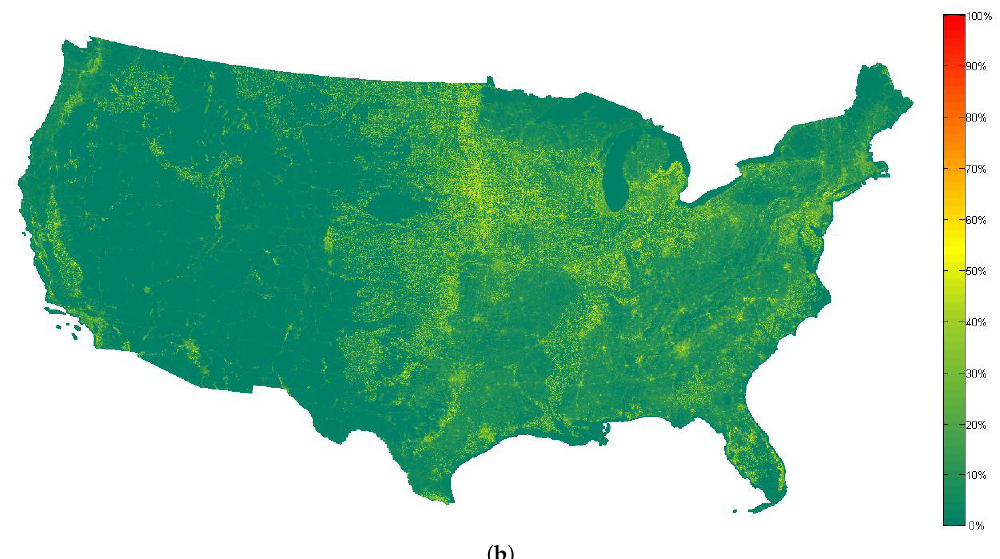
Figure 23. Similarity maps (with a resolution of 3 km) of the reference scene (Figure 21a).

========

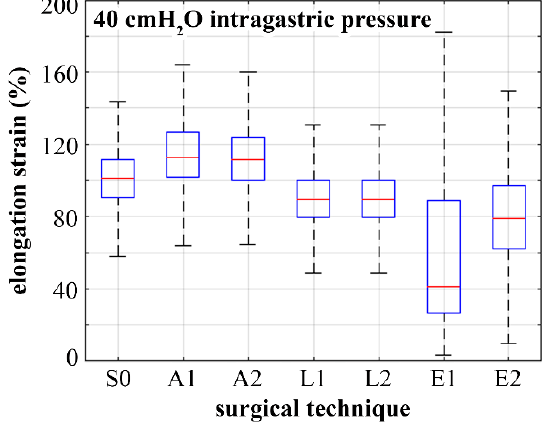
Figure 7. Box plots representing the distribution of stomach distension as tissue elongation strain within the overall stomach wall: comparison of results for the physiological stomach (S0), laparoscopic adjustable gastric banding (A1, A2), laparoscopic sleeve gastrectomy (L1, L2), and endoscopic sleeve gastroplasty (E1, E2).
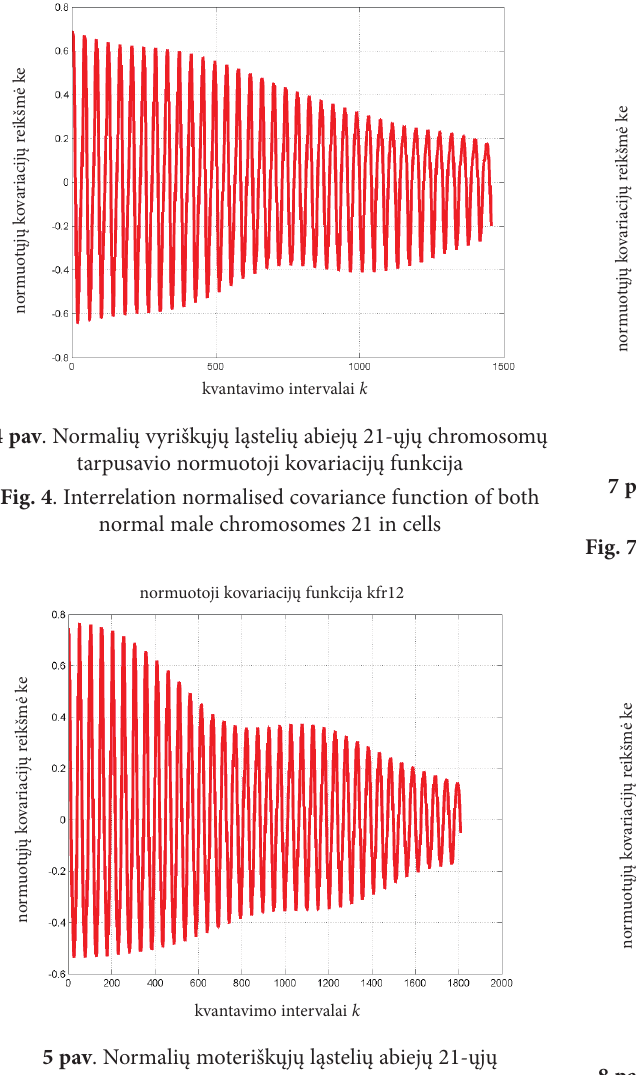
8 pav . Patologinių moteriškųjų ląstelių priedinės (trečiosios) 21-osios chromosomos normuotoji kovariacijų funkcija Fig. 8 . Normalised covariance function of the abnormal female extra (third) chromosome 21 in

========

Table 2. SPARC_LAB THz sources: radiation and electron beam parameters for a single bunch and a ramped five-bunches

========

:: Task statement ::
The answer must consist of each line from the entries that contains the string "Figure".

:: Reply ::
Figure 23. Similarity maps (with a resolution of 3 km) of the reference scene (Figure 21a).
Figure 7. Box plots representing the distribution of stomach distension as tissue elongation strain within the overall stomach wall: comparison of results for the physiological stomach (S0), laparoscopic adjustable gastric banding (A1, A2), laparoscopic sleeve gastrectomy (L1, L2), and endoscopic sleeve gastroplasty (E1, E2).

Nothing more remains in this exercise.